▶ **Entries supplied**:

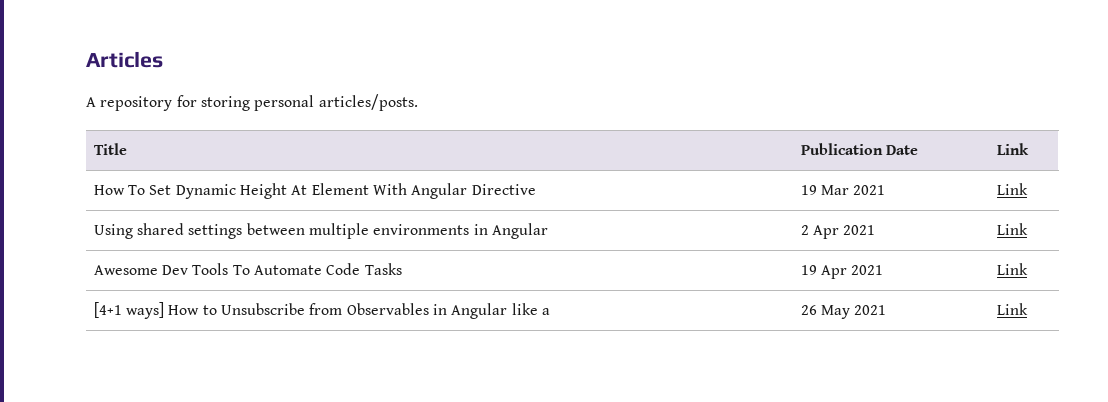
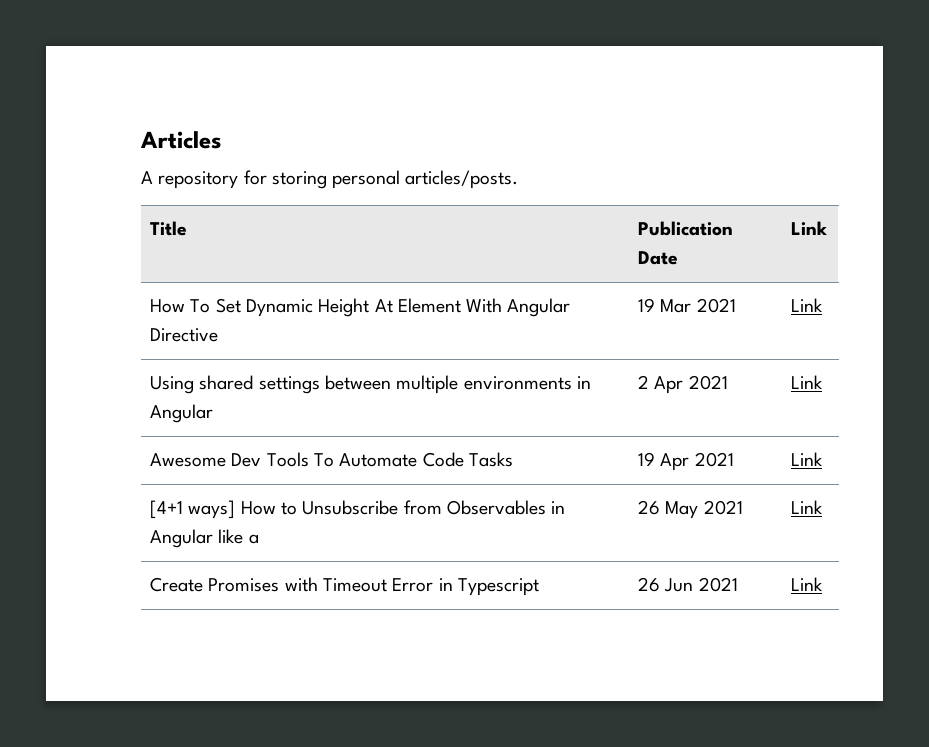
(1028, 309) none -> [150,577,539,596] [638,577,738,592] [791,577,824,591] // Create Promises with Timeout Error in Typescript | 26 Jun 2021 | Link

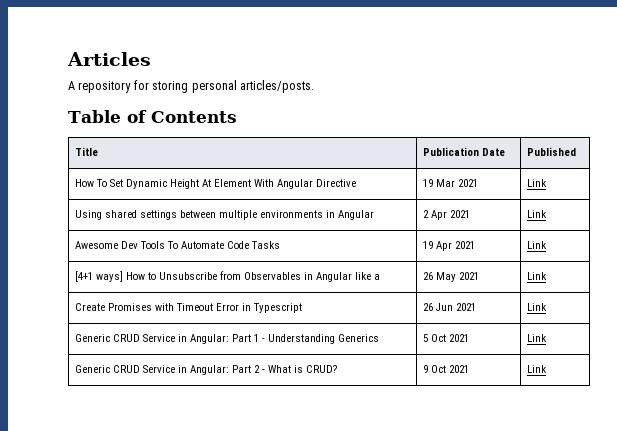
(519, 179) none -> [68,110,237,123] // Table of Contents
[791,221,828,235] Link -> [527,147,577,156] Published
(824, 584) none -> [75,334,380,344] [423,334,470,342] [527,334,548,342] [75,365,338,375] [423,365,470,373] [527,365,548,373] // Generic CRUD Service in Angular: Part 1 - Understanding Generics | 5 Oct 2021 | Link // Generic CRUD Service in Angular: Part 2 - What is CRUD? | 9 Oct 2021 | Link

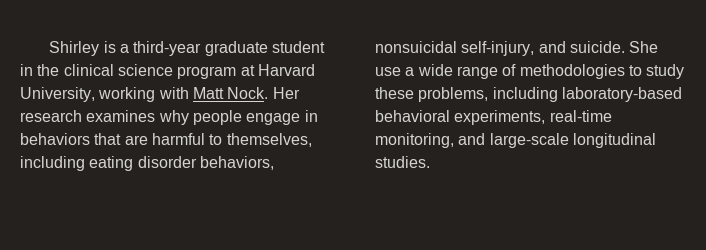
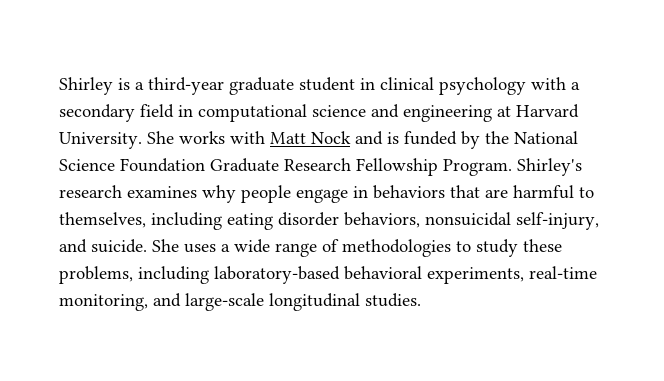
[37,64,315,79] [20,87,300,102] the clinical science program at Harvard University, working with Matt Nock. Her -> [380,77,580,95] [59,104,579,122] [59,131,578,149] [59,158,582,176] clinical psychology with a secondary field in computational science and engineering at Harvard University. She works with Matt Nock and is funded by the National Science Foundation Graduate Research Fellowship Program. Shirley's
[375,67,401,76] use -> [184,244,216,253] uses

▶ **What you should do**: Please copy out each line of the listing above that contains the string "Link".

▶ **Solution**:
(1028, 309) none -> [150,577,539,596] [638,577,738,592] [791,577,824,591] // Create Promises with Timeout Error in Typescript | 26 Jun 2021 | Link
[791,221,828,235] Link -> [527,147,577,156] Published
(824, 584) none -> [75,334,380,344] [423,334,470,342] [527,334,548,342] [75,365,338,375] [423,365,470,373] [527,365,548,373] // Generic CRUD Service in Angular: Part 1 - Understanding Generics | 5 Oct 2021 | Link // Generic CRUD Service in Angular: Part 2 - What is CRUD? | 9 Oct 2021 | Link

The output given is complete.